▶ _TASKS AND EXERCISES_:
a) In the article about diet talk, which Netflix drama prompted the deputy head to write to parents?
b) Reproduce the portion of the article about diet talk starting with "Children are already" and going on through "Wimbledon High School.".
c) Pick up the article about diet talk at the point where it stops and continue it.

▶ _GIVEN PASSAGE_:
=-=-=

Don't talk about diets in front of your daughters, deputy head at top London school warns parents

Parents must help counter "toxic" messages about the importance of being very thin, according to Fionnuala Kennedy of Wimbledon High School
Anna Davis @_annadavis30 August 2017

Parents should not talk about wanting to lose weight in front of their teenage daughters, a London deputy headteacher has warned.

Children are already exposed to “toxic” messages about the importance of being very thin and parents must help counter this, according to Fionnuala Kennedy of Wimbledon High School.

She wrote to parents at the £18,000-a-year girls’ school after watching Netflix drama To The Bone, which has been criticised for “glamorising anorexia”.

Ms Kennedy, deputy head (pastoral) at the school, said she was horrified by the film and concerned that teenagers would watch it during the holidays, with time to dwell on it and discuss it on social media.

In a message to parents about how to deal with the pressure faced by girls, she wrote: “Role model as effectively as you can. It’s difficult to advocate a rounded, healthy diet for your teen if you’ve cut out carbs and dairy yourself, or frequently refer to your desire to lose weight.”

Ms Kennedy told the Evening Standard: “We are all a bit culpable — it’s quite a middle-class thing talking about cutting out food groups and clean eating.”

=-=-=

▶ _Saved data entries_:
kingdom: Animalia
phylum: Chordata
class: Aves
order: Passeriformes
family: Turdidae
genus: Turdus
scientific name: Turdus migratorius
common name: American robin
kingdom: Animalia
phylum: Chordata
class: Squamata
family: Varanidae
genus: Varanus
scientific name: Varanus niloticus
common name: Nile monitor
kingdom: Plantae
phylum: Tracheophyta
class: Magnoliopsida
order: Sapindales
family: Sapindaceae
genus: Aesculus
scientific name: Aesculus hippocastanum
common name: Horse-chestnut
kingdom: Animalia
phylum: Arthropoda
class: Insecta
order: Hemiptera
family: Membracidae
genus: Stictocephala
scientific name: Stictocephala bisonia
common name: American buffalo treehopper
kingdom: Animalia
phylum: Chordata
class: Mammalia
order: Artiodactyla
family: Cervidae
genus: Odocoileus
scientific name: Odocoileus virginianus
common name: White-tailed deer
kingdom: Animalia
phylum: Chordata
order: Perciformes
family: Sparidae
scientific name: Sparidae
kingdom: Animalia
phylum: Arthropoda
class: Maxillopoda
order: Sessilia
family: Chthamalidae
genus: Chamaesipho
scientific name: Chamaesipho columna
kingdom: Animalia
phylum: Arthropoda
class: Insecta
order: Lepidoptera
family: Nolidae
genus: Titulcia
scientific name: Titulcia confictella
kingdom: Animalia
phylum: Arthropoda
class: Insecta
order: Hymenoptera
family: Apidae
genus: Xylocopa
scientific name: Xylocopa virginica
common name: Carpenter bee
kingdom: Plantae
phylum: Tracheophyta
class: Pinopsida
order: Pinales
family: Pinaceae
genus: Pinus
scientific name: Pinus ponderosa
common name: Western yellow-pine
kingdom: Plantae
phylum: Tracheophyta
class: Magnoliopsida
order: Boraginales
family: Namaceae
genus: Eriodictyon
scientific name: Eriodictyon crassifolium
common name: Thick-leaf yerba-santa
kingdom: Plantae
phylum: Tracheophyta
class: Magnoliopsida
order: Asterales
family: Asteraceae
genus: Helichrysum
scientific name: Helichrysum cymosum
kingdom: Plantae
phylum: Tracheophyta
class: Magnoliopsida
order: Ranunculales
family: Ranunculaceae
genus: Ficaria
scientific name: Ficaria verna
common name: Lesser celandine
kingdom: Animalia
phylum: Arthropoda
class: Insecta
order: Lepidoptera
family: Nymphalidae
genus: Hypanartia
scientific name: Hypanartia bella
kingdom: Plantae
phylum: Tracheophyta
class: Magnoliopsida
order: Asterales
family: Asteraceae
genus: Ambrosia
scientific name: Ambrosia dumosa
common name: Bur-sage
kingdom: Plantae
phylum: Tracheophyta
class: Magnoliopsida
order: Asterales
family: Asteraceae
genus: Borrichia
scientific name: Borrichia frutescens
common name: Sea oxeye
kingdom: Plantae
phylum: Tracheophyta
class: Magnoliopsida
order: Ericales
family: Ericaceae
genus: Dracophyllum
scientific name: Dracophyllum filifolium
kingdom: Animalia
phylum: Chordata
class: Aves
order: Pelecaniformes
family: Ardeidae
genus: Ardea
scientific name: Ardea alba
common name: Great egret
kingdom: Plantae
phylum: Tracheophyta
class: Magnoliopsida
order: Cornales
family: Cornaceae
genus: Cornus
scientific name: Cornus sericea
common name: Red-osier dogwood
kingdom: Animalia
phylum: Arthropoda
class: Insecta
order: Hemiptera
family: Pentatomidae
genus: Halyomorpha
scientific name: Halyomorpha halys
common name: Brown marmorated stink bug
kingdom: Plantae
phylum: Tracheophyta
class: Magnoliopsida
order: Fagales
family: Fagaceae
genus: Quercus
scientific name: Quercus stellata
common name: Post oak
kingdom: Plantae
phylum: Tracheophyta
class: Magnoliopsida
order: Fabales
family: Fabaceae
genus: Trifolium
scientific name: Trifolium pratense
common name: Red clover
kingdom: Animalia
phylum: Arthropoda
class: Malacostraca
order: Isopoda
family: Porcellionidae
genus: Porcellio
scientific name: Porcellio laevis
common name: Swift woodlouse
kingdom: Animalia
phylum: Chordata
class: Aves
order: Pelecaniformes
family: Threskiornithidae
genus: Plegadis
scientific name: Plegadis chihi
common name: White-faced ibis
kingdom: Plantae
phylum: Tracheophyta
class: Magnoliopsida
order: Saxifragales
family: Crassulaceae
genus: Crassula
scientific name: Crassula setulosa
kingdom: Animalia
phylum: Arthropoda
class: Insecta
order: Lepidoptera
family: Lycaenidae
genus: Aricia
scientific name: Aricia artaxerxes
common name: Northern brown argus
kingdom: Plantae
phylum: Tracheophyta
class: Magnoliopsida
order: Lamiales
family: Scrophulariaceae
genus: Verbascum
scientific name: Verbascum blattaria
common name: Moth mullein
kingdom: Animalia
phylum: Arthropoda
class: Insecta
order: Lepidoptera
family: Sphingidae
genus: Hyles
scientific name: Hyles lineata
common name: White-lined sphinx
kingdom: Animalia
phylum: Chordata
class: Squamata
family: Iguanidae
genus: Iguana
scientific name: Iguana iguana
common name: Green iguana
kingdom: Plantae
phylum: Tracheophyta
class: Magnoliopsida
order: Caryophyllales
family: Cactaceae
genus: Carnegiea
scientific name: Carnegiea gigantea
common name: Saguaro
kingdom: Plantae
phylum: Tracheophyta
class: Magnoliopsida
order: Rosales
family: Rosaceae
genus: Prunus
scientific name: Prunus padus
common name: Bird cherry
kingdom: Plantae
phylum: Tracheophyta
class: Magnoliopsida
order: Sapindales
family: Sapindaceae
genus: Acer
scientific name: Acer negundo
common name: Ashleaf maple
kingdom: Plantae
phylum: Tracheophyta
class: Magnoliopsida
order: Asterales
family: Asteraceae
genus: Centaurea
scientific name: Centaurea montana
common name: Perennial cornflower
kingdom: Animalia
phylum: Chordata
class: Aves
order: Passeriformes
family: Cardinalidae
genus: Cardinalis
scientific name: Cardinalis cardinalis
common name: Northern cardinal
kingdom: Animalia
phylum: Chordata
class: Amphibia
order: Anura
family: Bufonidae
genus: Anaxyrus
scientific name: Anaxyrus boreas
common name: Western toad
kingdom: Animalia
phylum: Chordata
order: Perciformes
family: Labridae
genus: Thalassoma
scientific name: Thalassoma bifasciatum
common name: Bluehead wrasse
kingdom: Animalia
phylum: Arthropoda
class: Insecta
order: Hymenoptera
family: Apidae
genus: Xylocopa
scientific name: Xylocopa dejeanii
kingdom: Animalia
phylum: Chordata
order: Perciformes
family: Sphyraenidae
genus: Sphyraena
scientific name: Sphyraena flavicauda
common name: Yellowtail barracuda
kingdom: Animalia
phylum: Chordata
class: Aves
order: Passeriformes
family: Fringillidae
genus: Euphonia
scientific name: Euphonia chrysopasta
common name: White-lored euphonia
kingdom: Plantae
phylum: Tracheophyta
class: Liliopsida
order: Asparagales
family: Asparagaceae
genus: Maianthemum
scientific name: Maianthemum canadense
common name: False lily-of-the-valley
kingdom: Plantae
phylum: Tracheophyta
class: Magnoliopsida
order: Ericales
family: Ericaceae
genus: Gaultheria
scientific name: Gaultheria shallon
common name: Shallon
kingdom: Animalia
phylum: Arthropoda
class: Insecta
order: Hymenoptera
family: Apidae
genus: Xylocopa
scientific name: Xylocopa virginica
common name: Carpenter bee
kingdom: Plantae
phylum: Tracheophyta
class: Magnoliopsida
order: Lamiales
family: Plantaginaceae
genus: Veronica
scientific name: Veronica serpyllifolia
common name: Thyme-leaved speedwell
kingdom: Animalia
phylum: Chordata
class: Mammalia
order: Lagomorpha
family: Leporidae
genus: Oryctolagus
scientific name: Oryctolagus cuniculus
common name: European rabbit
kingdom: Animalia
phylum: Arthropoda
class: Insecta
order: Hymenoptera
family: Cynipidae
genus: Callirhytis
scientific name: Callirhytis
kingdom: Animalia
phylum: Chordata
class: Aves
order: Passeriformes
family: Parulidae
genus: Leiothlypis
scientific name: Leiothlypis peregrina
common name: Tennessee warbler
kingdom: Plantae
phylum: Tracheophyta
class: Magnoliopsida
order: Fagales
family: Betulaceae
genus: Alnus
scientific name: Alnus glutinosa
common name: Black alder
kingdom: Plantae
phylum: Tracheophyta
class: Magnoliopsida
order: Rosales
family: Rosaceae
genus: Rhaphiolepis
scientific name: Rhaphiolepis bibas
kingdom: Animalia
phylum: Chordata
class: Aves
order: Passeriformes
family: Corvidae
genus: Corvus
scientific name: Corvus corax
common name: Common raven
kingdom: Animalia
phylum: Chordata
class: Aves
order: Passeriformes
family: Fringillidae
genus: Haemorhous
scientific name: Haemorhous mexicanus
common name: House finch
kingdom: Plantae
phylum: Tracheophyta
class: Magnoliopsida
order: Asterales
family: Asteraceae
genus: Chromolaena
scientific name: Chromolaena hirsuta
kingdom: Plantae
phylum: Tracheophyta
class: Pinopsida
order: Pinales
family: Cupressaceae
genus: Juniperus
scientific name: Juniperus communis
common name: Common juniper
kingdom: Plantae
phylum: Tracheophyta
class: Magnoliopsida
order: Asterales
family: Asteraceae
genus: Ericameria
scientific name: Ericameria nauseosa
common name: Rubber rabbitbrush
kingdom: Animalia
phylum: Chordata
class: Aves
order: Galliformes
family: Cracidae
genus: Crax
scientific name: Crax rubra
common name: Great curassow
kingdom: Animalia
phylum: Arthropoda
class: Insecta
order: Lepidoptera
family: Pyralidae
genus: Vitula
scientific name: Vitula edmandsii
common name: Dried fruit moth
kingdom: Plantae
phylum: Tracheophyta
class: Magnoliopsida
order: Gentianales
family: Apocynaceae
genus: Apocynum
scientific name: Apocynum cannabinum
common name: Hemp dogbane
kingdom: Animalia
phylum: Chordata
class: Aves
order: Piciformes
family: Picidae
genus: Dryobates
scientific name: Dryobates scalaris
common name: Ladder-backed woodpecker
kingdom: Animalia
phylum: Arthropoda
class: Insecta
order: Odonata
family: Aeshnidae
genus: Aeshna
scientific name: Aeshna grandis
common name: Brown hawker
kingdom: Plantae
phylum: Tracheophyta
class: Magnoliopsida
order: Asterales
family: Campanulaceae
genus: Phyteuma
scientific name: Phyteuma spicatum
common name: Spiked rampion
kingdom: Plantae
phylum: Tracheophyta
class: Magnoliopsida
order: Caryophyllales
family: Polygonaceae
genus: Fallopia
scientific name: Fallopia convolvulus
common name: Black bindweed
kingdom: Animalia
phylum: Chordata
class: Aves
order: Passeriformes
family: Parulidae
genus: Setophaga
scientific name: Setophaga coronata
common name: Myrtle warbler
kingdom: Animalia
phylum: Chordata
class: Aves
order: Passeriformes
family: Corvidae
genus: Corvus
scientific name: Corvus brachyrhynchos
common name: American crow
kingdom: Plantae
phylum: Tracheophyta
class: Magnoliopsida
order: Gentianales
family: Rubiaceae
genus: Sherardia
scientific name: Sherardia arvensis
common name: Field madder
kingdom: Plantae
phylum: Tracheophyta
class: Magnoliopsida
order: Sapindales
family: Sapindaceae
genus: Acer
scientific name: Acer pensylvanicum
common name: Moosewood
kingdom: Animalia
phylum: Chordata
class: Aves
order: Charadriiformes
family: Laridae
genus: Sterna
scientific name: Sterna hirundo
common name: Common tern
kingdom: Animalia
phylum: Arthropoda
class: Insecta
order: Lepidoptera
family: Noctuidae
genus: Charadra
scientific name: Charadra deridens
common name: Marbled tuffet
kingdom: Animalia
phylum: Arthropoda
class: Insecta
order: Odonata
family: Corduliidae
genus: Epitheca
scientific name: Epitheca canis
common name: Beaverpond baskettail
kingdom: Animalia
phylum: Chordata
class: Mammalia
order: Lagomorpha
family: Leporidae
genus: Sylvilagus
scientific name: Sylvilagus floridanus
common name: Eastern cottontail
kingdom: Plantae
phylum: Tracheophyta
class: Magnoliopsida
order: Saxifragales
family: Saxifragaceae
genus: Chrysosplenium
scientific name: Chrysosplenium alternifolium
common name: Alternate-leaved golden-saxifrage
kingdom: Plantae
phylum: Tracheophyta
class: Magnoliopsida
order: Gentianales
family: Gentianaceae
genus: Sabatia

=-=-=

▶ _YOUR RESPONSES_:
a) To The Bone

b)
Children are already exposed to “toxic” messages about the importance of being very thin and parents must help counter this, according to Fionnuala Kennedy of Wimbledon High School.

c)
Criticism: Lily Collins lost weight to appear in Netflix’s To The Bone, with Keanu Reeves

Teachers should also be careful about what they say in front of pupils. She said: “As a teacher when you come back from holiday and speak to your colleagues, one of the first things middle-aged women will say to each other is, ‘You look fantastic — have you lost weight?’ It’s ingrained in us as women, so we have to be really careful because these messages are picked up all the time.”

“We are all role models. Mothers, teachers, aunts — you will be looked up to even if you don’t realise it, and it is your job not to propagate the idea that thin is just better.”

Ms Kennedy said she watched To The Bone, in which Lily Collins plays a 20-year-old with anorexia, to keep “in step” with her pupils — and suggested parents should also try to watch the same films as their daughters, to help understand their world. But she called the film “irresponsible” and said Netflix had a duty not to glamorise mental health issues.

She added: “To The Bone, with its emphasis on anorexia as an act of rebellion, as ‘sexy’ even, only adds to the ‘thin is cool/right/attractive’ argument.”

Beat, the national eating disorder charity, has warned that the film is likely to be “highly distressing or triggering” for people with eating disorders. It contains frequent references to calories, weight and eating disorder behaviours, as well as images of Collins’s character Ellen at a very low weight.

The actress, 28, who has spoken about battling an eating disorder as a teenager, was required to lose weight for the film. She said she did so “safely” under supervision from a nutritionist, producers, the director and her own mother to avoid a relapse.

The film’s writer and director Marti Noxon said: “Having struggled with anorexia and bulimia well into my twenties, I know first-hand the struggle, isolation and shame a person feels when they are in the grips of this illness.

"In an effort to tell this story as responsibly as we could, we spoke with other survivors and worked with Project Heal [a charity] throughout production in the hope of being truthful in a way that wasn’t exploitive.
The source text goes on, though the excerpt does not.